Banking malware, including Trojans which steal your online credentials and screen grabbers, usually place heavy emphasis on remaining undetected for as long a period of time as possible.
The majority of these malware variants will deploy on victim machines in order to gather information and steal credentials, of which will then be sent to a command-and-control (C&C) server controlled by threat actors.
Once data relevant to a financial account is stolen and transferred, this information will be used to plunder bank accounts and conduct identity theft, or will be prepared for sale on the Dark Web.
A new financial malware bucks the trend and rather than employ heavy stealth techniques to stay hidden, instead, camouflages itself as a legitimate bank security system.
Dubbed CamuBot, IBM X-Force researchers said on Tuesday that the financial malware is masquerading as security modules required by target banks for online business banking.
The malware appears to be focusing on Brazilian banks at present. Limor Kessem, Global Executive Security Advisor at IBM Security says that business banking customers are most at risk of being targeted.
CamuBot first came on the radar in August. The new malware strain was spotted by IBM due to a slew of sophisticated, targeted attacks against companies and public sector organizations which rely on social engineering.
The operators behind the malware begin by performing basic reconnaissance to find businesses which are connected to a bank of interest. A phone call is then made to someone from the business which is likely to know the information required to access a business bank account.
While masquerading as a bank employee, a criminal involved in the scheme then attempts to direct the victim to an online domain in order to 'check the status' of a security module.
Naturally, this 'check' will show the module -- which uses bank logos and a color scheme which makes it appear to be legitimate security software -- needs an update.
The victim is then directed to install a "new" security module, which is, in fact, an installation wizard for the CamuBot Trojan.
A fake Windows application, which features the target bank's logo, will then execute. CamuBot then writes dynamic files to the Windows folder to establish an SSH-based SOCKS proxy module, as well as add itself to the Windows Firewall to appear trusted.
The victim is then redirected to a phishing website where they are asked to log in with their bank credentials. This domain then sends the account information to the threat actors behind CamuBot.
"The proxy module is loaded and establishes port-forwarding," IBM says. "This feature is generally used in a two-way tunneling of application ports from the client's device to the server. In CamuBot's case, the tunnel allows attackers to direct their own traffic through the infected machine and use the victim's IP address when accessing the compromised bank account."

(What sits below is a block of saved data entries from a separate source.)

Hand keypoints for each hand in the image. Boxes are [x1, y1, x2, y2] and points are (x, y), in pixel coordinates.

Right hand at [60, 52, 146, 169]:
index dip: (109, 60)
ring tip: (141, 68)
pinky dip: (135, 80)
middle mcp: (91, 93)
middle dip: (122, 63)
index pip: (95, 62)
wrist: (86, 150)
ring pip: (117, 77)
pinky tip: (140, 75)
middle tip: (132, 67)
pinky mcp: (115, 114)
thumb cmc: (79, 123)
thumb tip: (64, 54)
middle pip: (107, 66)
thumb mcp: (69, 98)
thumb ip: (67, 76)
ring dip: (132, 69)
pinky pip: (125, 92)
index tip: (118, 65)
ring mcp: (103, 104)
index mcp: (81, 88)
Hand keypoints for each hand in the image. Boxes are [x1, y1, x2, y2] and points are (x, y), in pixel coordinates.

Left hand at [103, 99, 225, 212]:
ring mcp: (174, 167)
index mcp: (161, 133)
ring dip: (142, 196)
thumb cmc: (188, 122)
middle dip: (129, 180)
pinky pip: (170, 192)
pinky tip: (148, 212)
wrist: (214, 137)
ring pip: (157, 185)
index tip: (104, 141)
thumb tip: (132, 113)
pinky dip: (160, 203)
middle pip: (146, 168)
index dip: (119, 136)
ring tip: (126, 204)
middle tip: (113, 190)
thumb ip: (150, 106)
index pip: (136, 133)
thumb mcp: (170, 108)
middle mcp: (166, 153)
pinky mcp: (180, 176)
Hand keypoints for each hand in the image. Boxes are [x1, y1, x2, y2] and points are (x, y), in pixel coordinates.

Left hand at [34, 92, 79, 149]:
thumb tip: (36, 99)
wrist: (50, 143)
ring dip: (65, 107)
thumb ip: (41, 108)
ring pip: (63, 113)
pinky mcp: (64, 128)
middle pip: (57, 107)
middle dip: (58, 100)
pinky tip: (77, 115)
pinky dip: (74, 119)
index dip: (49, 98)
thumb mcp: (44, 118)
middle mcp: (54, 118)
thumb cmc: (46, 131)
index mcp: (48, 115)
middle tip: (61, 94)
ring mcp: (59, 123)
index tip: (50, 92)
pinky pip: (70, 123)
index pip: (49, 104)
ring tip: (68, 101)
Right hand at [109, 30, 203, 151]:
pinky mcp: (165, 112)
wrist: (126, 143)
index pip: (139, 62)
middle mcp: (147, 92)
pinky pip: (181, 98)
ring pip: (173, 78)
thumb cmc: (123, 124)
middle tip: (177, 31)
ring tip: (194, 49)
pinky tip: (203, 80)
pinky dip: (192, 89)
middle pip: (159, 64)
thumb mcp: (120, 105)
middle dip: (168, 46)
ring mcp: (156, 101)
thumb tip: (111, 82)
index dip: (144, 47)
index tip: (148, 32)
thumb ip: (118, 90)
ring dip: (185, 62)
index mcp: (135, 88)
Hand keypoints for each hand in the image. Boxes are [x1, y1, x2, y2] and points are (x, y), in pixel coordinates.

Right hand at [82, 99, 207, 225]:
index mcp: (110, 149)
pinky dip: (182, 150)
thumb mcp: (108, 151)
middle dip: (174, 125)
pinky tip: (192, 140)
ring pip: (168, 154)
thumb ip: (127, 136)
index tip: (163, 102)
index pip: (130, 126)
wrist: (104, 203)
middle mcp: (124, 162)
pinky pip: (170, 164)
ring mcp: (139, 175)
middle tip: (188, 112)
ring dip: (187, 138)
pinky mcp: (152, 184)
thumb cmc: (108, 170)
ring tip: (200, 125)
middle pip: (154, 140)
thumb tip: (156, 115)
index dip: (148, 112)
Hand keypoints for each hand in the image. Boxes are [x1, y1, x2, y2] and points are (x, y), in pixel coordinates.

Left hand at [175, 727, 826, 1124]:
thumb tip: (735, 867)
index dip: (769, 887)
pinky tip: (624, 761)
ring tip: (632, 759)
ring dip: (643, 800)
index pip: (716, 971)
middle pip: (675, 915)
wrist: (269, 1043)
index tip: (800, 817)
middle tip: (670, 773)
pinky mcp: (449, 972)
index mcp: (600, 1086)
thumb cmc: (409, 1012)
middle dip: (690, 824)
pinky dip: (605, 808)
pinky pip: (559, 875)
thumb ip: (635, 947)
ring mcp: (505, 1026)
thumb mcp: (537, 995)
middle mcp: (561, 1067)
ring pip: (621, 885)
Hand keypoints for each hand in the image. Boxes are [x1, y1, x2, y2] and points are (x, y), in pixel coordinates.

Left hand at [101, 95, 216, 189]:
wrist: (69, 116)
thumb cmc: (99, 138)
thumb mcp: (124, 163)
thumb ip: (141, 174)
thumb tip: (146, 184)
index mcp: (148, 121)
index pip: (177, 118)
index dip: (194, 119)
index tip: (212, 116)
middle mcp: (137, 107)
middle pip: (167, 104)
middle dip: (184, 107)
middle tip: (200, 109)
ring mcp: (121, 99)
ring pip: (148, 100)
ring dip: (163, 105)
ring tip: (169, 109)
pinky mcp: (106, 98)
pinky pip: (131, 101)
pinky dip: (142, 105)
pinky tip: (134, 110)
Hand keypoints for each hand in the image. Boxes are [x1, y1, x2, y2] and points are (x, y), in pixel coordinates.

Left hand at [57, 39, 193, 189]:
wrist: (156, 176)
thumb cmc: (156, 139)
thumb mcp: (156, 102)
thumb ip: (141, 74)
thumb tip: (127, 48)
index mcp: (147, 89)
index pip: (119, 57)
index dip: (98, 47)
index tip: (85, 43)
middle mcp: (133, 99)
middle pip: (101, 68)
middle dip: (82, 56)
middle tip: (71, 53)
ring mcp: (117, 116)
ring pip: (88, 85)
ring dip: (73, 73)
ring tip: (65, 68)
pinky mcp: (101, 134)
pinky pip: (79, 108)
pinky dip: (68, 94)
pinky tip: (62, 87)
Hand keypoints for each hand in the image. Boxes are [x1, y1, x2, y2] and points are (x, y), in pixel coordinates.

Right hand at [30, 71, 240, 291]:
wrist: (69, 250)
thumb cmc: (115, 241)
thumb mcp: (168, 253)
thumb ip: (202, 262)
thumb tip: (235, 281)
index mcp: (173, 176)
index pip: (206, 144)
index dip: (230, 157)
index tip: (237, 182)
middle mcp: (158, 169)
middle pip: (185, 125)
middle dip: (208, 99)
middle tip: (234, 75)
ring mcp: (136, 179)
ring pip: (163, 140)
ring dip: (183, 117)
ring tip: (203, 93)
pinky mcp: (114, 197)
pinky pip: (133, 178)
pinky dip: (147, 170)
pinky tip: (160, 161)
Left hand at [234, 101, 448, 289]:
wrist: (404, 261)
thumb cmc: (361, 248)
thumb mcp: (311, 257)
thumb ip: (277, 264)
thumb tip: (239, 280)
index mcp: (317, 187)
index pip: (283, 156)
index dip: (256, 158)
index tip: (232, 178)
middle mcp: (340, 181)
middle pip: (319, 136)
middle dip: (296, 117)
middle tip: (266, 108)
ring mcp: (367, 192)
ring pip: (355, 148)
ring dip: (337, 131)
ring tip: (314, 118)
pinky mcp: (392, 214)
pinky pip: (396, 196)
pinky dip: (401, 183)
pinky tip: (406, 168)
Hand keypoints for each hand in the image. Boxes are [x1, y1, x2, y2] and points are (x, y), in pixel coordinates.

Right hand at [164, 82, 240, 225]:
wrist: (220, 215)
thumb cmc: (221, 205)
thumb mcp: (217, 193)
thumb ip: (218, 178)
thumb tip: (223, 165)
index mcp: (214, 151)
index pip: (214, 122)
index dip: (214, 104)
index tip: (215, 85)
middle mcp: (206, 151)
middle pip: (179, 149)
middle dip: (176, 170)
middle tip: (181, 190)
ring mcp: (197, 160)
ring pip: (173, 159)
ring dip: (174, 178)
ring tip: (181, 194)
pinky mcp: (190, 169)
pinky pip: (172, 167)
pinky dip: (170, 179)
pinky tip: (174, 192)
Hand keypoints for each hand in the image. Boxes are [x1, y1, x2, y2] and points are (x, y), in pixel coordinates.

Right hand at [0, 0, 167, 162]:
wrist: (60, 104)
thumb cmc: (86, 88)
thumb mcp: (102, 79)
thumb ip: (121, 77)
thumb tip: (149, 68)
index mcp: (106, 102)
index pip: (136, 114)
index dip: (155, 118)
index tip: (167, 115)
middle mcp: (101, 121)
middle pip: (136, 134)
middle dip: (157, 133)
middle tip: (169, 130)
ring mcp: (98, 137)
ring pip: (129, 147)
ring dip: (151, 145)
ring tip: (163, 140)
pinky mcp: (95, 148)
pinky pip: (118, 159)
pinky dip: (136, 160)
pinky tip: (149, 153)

Having patiently ran through the infection chain with the victim on the phone, if the credentials are deemed enough, the threat actor then hangs up.
Biometric authentication, which is being used fairly often to protect bank accounts online, can also be compromised.
According to IBM, the malware is able to fetch and install drivers for authentication devices and operators may ask victims to enable remote sharing. This, in turn, allows the cyberattackers to intercept and steal one-time passwords generated for authentication.
The cybersecurity researchers say that the majority of attacks are taking place in Brazil, and while no CamuBot infections have been detected in other countries, this may change in the future.
Last month, cybercriminals highlighted how important it is for financial institutions to maintain good levels of cybersecurity protection. In a bold bank heist, unknown threat actors managed to steal $13.5 million from India's oldest bank, Cosmos.
In a two-stage attack, fraudulent SWIFT transactions were made across multiple countries alongside a wave of debit card transactions across India. Some of the funds were transferred to Hong Kong.
The attack has been connected to Lazarus, a state-sponsored threat group believed to originate in North Korea.